== DOCUMENT EXTRACT ==

As little as I like general social networks, I do have to admit they have a roll to play in niche social networking. It is still possible to find a niche audience using Facebook or Myspace, or whatever network you prefer, even if they do invite more spammers and bots due to their sheer size. Is there a possibility that these mega networks are also holding back growth in niche social networking? Have we gotten to a point where it just doesn’t make much sense to try to compete with those numbers, as artificial as they can sometimes be? I really don’t know. But it’s something else to consider.

Then we have issues like the recent business model change at Ning. Ning’s services (including their free one) enabled people to create niche social networks on just about any topic. It didn’t matter if the niche was profitable to the founder (so cost and return weren’t an issue before deciding to start one). With that changing, and social networks there closing, I see another potential strike against the niche social network.

Don’t get me wrong. There are other ways to start free social networks. There are ways to start inexpensive ones too (just the cost of a domain and hosting if you use WordPress and the BuddyPress plugin for example). But for a well-known site to cut off those social networks that aren’t necessarily in profitable enough niches to make paid services worthwhile, well, is that a sign of a larger changing attitude towards the “little guy?” I’m not saying any company should feel like they have to provide something for free. I’m just saying that if they choose to, and then they change their mind with little regard for the people involved in communities built on their service, that’s a trend I hope I don’t have to see continue.

Niche Social Networks Done Right

 

It wouldn’t really be fair for me to talk about the potential issues facing niche social networking if I didn’t also talk about some of the niche social networks that have done rather well.

===

WORK INSTRUCTIONS:
A. Retype the niche social networking text from "It wouldn’t really" up to and including "done rather well.".
B. In the niche social networking text, which platform and plugin are given as an example of a low-cost way to start a social network?

== DATASET CONTENT ==

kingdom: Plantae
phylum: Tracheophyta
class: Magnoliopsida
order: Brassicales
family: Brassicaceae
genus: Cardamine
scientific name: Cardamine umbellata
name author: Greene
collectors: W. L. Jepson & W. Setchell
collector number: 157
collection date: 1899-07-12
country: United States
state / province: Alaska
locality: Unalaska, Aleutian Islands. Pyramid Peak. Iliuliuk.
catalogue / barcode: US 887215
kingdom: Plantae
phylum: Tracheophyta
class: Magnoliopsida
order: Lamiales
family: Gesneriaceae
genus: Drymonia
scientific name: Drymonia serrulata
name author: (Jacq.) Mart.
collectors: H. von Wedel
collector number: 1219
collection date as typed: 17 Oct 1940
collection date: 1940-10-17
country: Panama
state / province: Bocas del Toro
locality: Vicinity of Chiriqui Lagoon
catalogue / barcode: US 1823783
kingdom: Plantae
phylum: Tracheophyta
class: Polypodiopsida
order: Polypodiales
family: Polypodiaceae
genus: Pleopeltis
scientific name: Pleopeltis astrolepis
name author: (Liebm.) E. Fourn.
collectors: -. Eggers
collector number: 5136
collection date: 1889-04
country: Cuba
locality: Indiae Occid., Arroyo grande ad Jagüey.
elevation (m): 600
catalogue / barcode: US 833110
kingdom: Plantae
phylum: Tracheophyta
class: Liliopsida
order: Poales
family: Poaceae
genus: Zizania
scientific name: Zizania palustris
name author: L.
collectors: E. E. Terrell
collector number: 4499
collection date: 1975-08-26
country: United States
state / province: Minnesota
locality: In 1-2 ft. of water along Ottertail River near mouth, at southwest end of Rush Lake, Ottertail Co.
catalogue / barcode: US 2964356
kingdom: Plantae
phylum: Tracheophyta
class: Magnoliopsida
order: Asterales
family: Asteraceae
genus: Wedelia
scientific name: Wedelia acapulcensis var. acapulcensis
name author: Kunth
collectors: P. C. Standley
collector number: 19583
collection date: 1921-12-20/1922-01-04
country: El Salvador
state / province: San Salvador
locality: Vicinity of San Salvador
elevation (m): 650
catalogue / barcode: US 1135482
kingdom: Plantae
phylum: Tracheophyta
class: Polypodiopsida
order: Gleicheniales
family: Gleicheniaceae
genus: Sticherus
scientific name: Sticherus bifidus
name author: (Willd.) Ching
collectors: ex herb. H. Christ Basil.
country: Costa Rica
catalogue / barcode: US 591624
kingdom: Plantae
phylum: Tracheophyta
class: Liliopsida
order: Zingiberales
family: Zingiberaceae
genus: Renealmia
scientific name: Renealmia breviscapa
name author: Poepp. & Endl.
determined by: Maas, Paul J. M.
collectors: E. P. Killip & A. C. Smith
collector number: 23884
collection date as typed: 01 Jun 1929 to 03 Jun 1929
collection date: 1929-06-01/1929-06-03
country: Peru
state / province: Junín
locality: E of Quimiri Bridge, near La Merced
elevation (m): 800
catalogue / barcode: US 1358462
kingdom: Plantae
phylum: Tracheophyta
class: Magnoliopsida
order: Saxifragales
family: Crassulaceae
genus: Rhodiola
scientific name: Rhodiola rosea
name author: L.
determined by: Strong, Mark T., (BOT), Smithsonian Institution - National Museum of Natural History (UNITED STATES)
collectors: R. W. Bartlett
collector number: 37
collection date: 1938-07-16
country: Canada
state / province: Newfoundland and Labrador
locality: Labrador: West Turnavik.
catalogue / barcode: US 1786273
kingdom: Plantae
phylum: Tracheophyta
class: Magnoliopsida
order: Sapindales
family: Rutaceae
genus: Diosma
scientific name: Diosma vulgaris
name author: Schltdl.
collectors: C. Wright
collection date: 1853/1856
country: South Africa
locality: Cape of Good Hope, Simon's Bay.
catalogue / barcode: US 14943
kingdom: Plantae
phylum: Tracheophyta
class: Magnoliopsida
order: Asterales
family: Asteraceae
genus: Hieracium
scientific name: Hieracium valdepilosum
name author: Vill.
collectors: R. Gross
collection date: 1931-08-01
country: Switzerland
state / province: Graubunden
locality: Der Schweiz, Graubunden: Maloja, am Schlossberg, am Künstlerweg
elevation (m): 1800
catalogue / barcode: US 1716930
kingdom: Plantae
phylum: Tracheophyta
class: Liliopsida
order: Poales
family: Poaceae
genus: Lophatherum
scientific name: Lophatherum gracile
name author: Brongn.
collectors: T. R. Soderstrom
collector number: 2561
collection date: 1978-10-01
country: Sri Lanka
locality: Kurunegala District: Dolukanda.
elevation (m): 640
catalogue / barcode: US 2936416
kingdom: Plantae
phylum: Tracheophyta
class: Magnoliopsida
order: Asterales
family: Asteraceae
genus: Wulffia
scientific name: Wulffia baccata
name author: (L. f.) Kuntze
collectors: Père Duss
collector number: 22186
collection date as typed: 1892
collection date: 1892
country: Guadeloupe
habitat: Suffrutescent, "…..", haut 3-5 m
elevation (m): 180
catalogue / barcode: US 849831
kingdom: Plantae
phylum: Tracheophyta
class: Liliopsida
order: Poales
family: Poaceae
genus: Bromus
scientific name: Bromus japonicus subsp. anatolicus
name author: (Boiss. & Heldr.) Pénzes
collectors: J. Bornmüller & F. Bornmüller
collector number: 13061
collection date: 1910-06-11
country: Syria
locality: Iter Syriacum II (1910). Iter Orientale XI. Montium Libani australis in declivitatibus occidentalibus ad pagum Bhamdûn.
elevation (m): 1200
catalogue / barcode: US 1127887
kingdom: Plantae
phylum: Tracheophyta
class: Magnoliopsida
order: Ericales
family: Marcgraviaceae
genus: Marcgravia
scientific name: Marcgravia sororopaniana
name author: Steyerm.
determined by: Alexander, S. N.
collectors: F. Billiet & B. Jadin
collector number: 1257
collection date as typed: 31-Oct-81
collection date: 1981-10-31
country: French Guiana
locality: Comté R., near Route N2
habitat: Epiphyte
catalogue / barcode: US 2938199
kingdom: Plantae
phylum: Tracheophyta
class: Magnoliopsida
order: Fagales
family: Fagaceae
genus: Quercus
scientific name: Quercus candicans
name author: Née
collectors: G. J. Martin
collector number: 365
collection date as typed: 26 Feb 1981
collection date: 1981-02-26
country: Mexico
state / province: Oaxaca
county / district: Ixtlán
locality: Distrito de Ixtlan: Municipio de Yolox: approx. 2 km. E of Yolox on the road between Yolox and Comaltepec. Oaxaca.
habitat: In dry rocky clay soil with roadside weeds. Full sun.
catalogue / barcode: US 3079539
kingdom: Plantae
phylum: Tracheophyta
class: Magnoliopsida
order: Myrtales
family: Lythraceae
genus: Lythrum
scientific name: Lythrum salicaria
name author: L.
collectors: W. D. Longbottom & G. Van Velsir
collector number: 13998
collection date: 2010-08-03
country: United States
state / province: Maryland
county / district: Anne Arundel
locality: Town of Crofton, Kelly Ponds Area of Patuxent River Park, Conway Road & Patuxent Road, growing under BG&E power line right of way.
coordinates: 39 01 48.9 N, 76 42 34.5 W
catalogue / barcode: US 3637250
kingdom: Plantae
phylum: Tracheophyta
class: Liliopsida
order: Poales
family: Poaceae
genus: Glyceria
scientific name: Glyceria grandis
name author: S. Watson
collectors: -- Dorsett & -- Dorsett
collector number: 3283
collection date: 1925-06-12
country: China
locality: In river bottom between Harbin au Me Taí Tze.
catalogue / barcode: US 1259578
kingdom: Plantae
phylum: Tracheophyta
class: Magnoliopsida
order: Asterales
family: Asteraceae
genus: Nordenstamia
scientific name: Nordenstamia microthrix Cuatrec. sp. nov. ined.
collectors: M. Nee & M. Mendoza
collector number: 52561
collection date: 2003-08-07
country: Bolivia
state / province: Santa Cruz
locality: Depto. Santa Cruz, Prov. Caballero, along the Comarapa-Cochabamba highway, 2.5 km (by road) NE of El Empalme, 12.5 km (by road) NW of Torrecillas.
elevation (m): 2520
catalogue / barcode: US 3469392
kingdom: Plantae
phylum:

===

SOLUTIONS TO THE EXERCISE:
A.
It wouldn’t really be fair for me to talk about the potential issues facing niche social networking if I didn’t also talk about some of the niche social networks that have done rather well.

B. WordPress with the BuddyPress plugin.